Esa noche Sofía soñó que volvían a encontrarse en una plaza, en una especie de picnic eterno, con manteles de colores y canciones que sabían los dos. “Cantábamos con una alegría descontrolada y todavía puedo escuchar nuestras carcajadas contagiosas, y Tomás tenía la mirada más feliz que jamás le haya visto”, remata todavía inmersa en aquella fantasía. Sin embargo, al despertar, no quiso volver a ese sueño. Le alcanzaba con lo que había sido.
Pasó el tiempo.

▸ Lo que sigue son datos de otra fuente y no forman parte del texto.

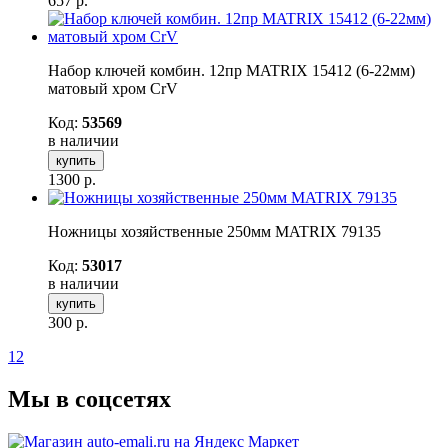
657
р.
Набор ключей комбин. 12пр MATRIX 15412 (6-22мм)
матовый хром CrV
Код:
53569
в наличии
купить
1300
р.
Ножницы хозяйственные 250мм MATRIX 79135
Код:
53017
в наличии
купить
300
р.
1
2
Мы в соцсетях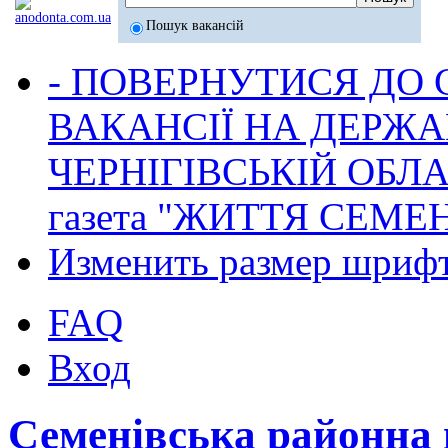
Пошук вакансій
- ПОВЕРНУТИСЯ ДО
ВАКАНСІЇ НА ДЕРЖ
ЧЕРНІГІВСЬКІЙ ОБЛА
газета "ЖИТТЯ СЕМ
Изменить размер шриф
FAQ
Вход
Семенівська районна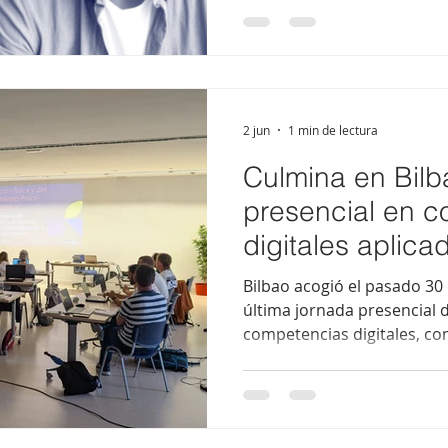
streaming al evento de Mad
desplazarte. Si completas 
te quedará finalizar la for
la certificación del program
Universitat de Barcelona. ¡
habrá nueva
2 jun
1 min de lectura
Culmina en Bilb
presencial en 
digitales aplica
actividad física
Bilbao acogió el pasado 30
última jornada presencial d
competencias digitales, c
20 horas y 8 talleres especi
profesionales de la actividad
pasado sábado 30 de mayo 
Bilbao la segunda jornada 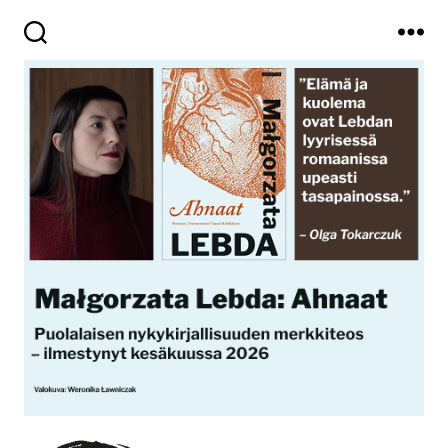
Haku
Valikko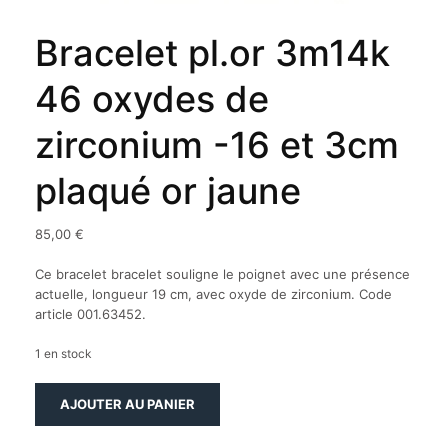
Bracelet pl.or 3m14k
46 oxydes de
zirconium -16 et 3cm
plaqué or jaune
85,00
€
Ce bracelet bracelet souligne le poignet avec une présence
actuelle, longueur 19 cm, avec oxyde de zirconium. Code
article 001.63452.
1 en stock
quantité
AJOUTER AU PANIER
de
Bracelet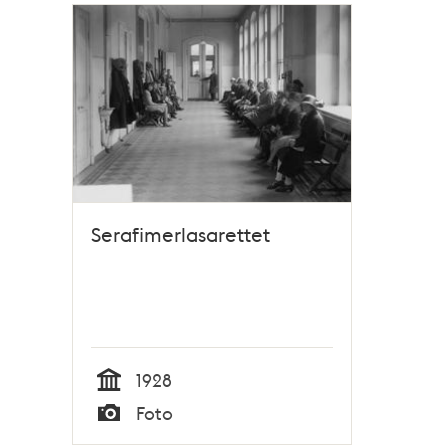
Relaterade
poster
och
teman
Serafimerlasarettet
1928
Tid
Foto
Typ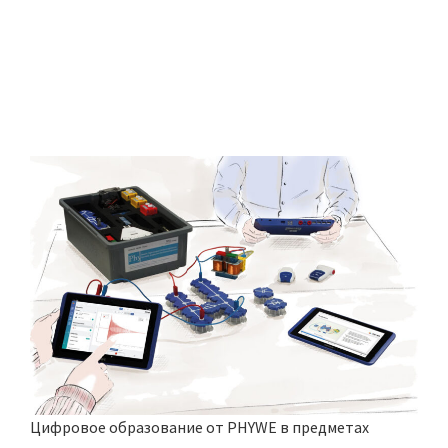
Цифровое образование от PHYWE в предметах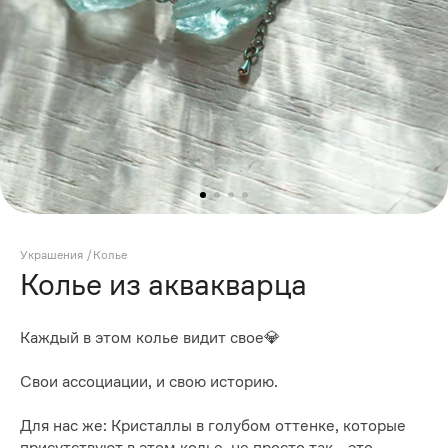
Украшения
/
Колье
Колье из аквакварца
Каждый в этом колье видит свое💎
Свои ассоциации, и свою историю.
Для нас же: Кристаллы в голубом оттенке, которые
присутствуют в этом колье, не просто так - это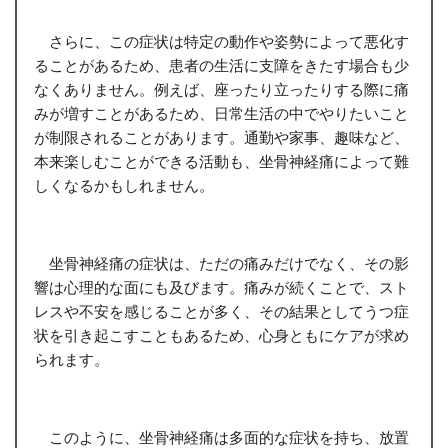
さらに、この症状は特定の動作や姿勢によって悪化す
ることがあるため、患者の生活に支障をきたす場合も少
なくありません。例えば、座ったり立ったりする際に痛
みが増すことがあるため、日常生活の中でやりたいこと
が制限されることがあります。通勤や家事、趣味など、
本来楽しむことができる活動も、坐骨神経痛によって難
しくなるかもしれません。
坐骨神経痛の症状は、ただの痛みだけでなく、その影
響は心理的な面にも及びます。痛みが続くことで、スト
レスや不安を感じることが多く、その結果としてうつ症
状を引き起こすこともあるため、心身ともにケアが求め
られます。
このように、坐骨神経痛は多面的な症状を持ち、放置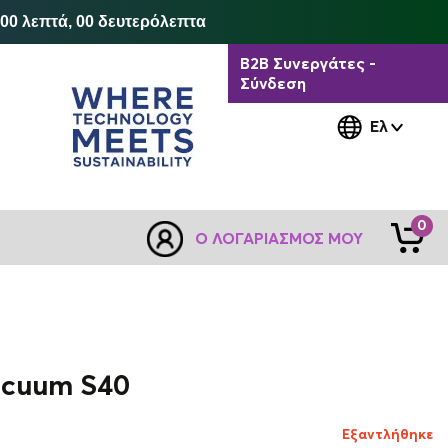
 00 λεπτά, 00 δευτερόλεπτα
B2B Συνεργάτες -
Σύνδεση
Ελ
0
Ο ΛΟΓΑΡΙΑΣΜΌΣ ΜΟΥ
acuum S40
Εξαντλήθηκε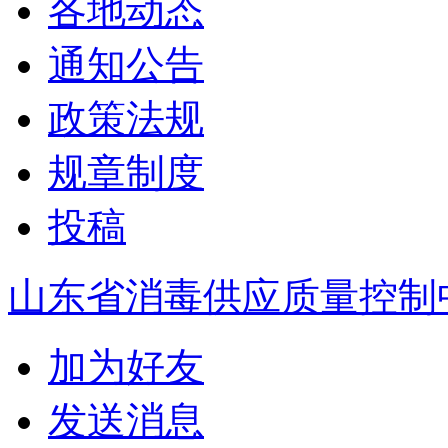
各地动态
通知公告
政策法规
规章制度
投稿
山东省消毒供应质量控制
加为好友
发送消息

No volvieron a verse. No se bloquearon. No se stalkeaban. Sólo se dejaron ir con la misma delicadeza con la que se habían elegido.
A veces, caminando por Colegiales, a Sofía le volvía alguna frase que Tomás había dicho en Lisboa. O recordaba el modo en que se acomodaba los lentes cuando algo lo incomodaba. O la forma en que la miró la noche que se animaron a vivir el vínculo abierto.
No se arrepentía. Aprendió a no romantizar la idea de amar sin condiciones. A entender que los pactos también duelen. Que el deseo de libertad no anula la necesidad de cuidado. Que se puede amar mucho a alguien y, sin embargo, no poder quedarse. Y que, a veces, lo más generoso que uno puede hacer con el amor es dejarlo ir cuando ya no encuentra su lugar. “Aprendí mucho más de lo que perdí”, dice convencida.
No volvieron ni se escribieron más.
Pero alguna vez, en alguna ciudad lejana, en otro mirador, si uno de los dos ve a alguien con un cuaderno en la mano o un libro subrayado en los bordes, probablemente sonría. No por lo que fue. Sino por todo lo que aprendieron juntos, al animarse a amar sin querer ser dueños de nadie.